Today that dog serves in the canine unit of the Naples police: that is where the family friend to whom he was entrusted works. Pocho, like the soccer player Lavezzi, is the terror of the Scampia and Secondigliano pushers, the “top dog” in the canine unit charged with fighting the Camorra. In contrast to his colleagues, little Pocho can worm his way into the narrowest passageways and slip through the tiniest openings. Innate talent and body type have made him a precious resource, but first he had to go through rigorous training. Play, lots of playing. Because for drug-sniffing dogs, finding a packet of cocaine jammed in a crack in a wall is a game. Great fun. They start with a tennis ball or a rolled-up towel. They play tug-of-war. This is the “attachment stage,” in which the dog bonds with objects and its handler. The phase in which an inseparable human-dog couple is formed. During the second phase small quantities of a drug, or a laboratory-created substance that reproduces the odor of a drug, are added to the toy object. This is where an association between toy and drug, between prize and reward, is created. At that point it’s time to turn the game into work. Essential work, thus full of gratification. But also full of danger.
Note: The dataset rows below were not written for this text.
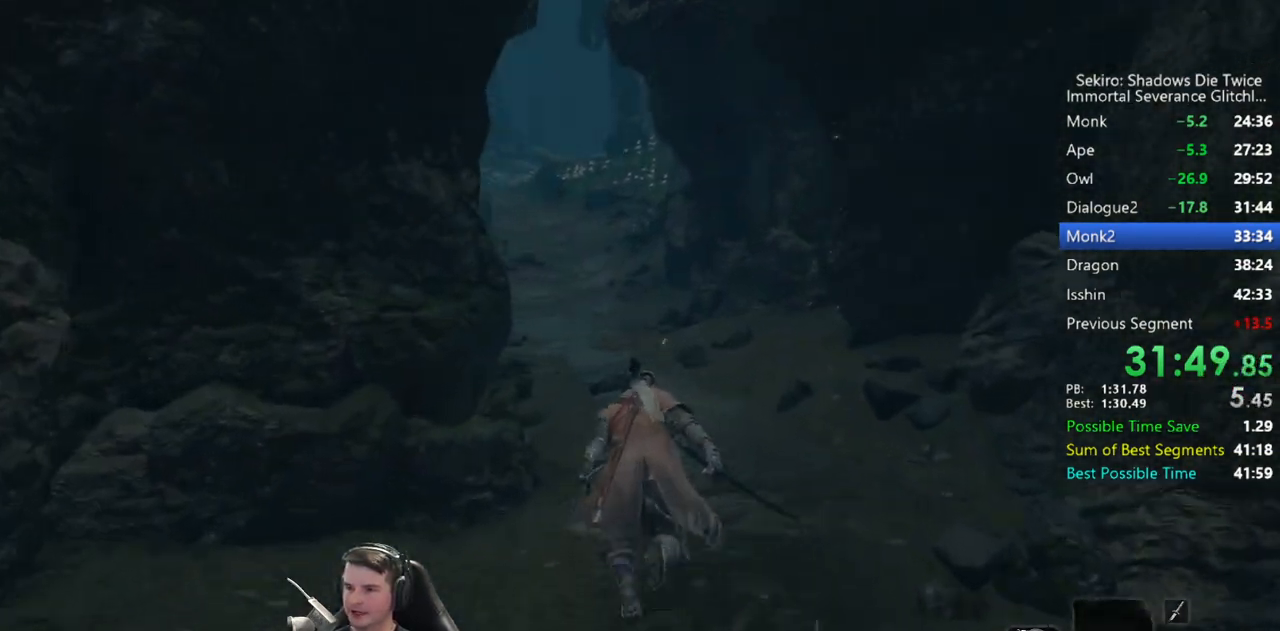
{"buttons": ["B"], "left_stick": "up", "right_stick": "center", "events": [[433, "right_stick", "center"]]}
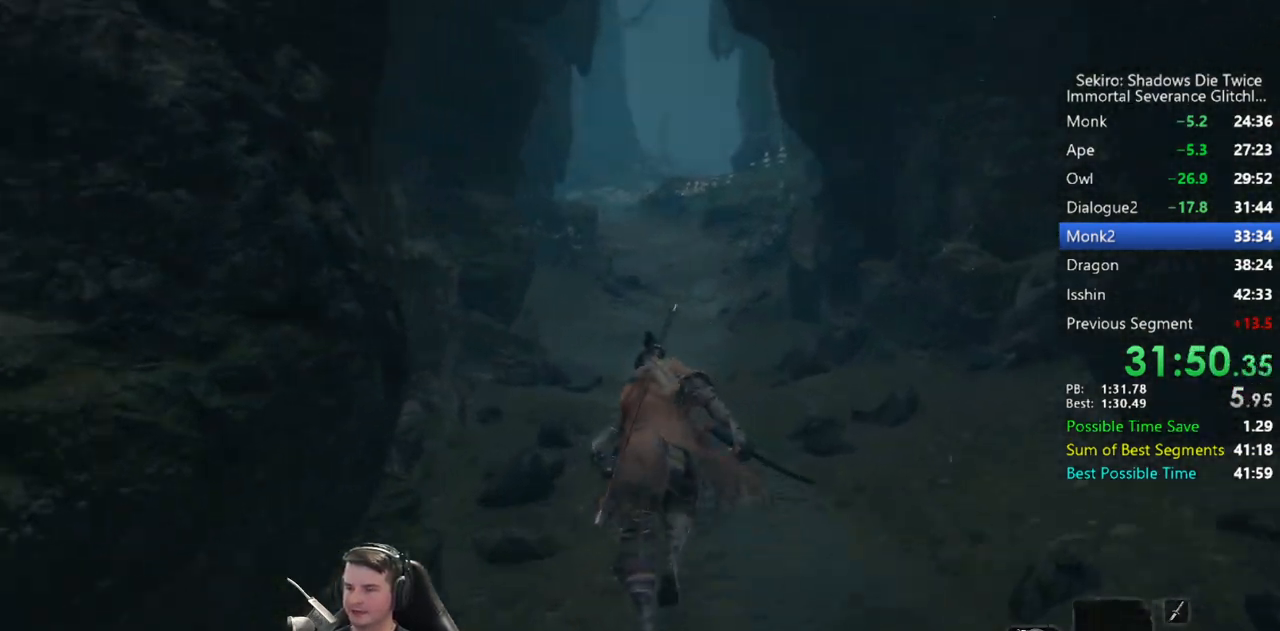
{"buttons": ["B"], "left_stick": "up", "right_stick": "left", "events": [[200, "right_stick", "up-left"], [300, "right_stick", "center"], [433, "right_stick", "left"]]}
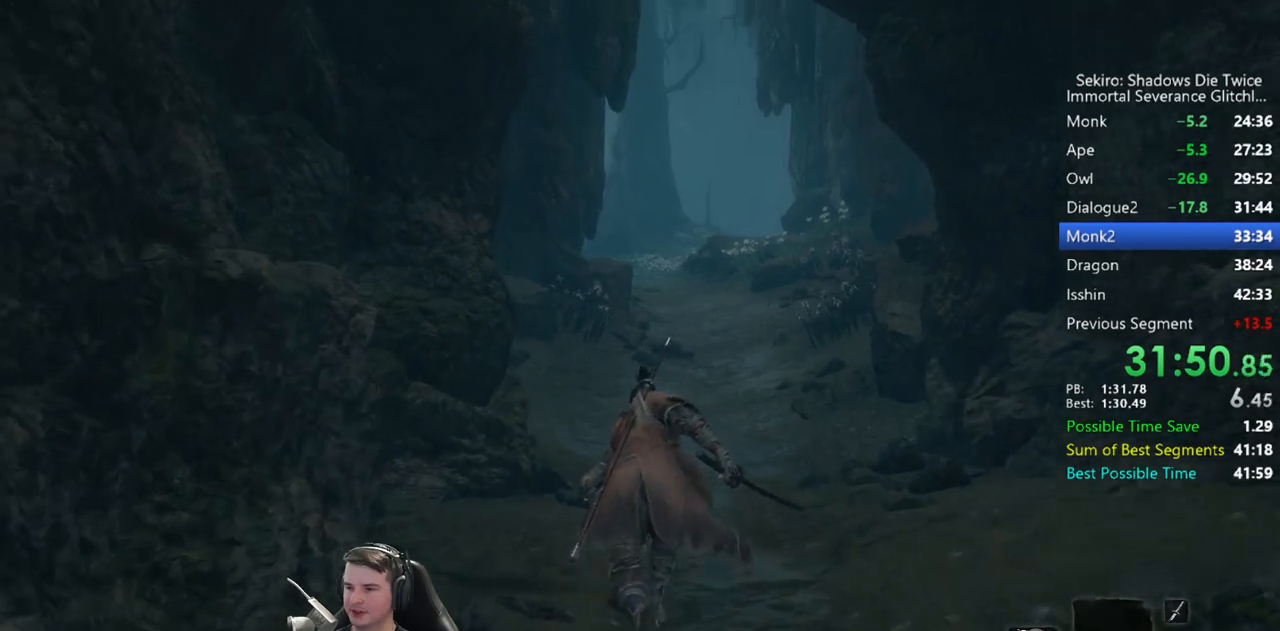
{"buttons": ["B"], "left_stick": "up", "right_stick": "center", "events": [[67, "right_stick", "center"], [167, "right_stick", "right"], [300, "right_stick", "center"]]}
Without Mike, that spent eight years with the canine unit of the Volpiano Carabinieri in Turin province, the more than a kilo of cocaine buried under a lamppost would never have been discovered. Without Labin, the Florence Finance Guard’s splendid female German shepherd which while sniffing car seats did not let herself be fooled by a false bottom spread with tar, another 12 kilos would have gone undetected. Ragal — same breed, same profession, Labin’s colleague at the port of Civitavecchia — started barking furiously at a car that had just come off a ferry from Barcelona, shattering the Neapolitan driver’s presumption that sniffer dogs would not be able to detect his 11 kilos of pure cocaine under the smells of mustard, coffee, and diesel oil. Ciro pointed right at a trailer truck from the Costa del Sol, drawing the curses and clenched teeth of the driver from Castel Volturno. Ufa, who patrols Fiumicino airport, jumped onto a garment bag on the baggage carousel in which were found 2.5 kilos of cocaine. Nearly eight hundred people arrested had failed to reckon with Eola, a veteran awarded for her twelve years of service and more than 100 kilos of cocaine seized.
Agata’s existence was much more trying. She was young when she started working at the Leticia cargo airport in the Amazon jungle in Colombia, an important junction for cocaine from Brazil and Peru on its way to the United States. The narcos, tired of seeing cargo planes stopped by that docile-looking Labrador with golden fur, put a price on her head: ten thousand dollars. From that moment until she retired Agata was under twenty-four-hour protection and could no longer accept tasty morsels from strangers. Boss, a chocolate Lab in Rio de Janeiro, has met the same fate. Nine police officers take turns watching over him ever since the order to eliminate him was intercepted, that “little chocolate” who can’t be tricked by fake walls or the sewer stench of the favelas . When detection dogs dig excitedly, bark, scratch, or paw at an object, it’s their way of saying that the drug is right here. It’s the signal that they’ve won the game and are ready to start playing all over again. But for others, there is no game. There’s only the humiliation of being flesh and blood. Like Pay de Limón — Lemon Cake — who, along with dozens of other dogs like him, was mutilated and dismembered by Mexican narcos. It’s useful to practice on one of them before cutting off the finger of an extortion victim.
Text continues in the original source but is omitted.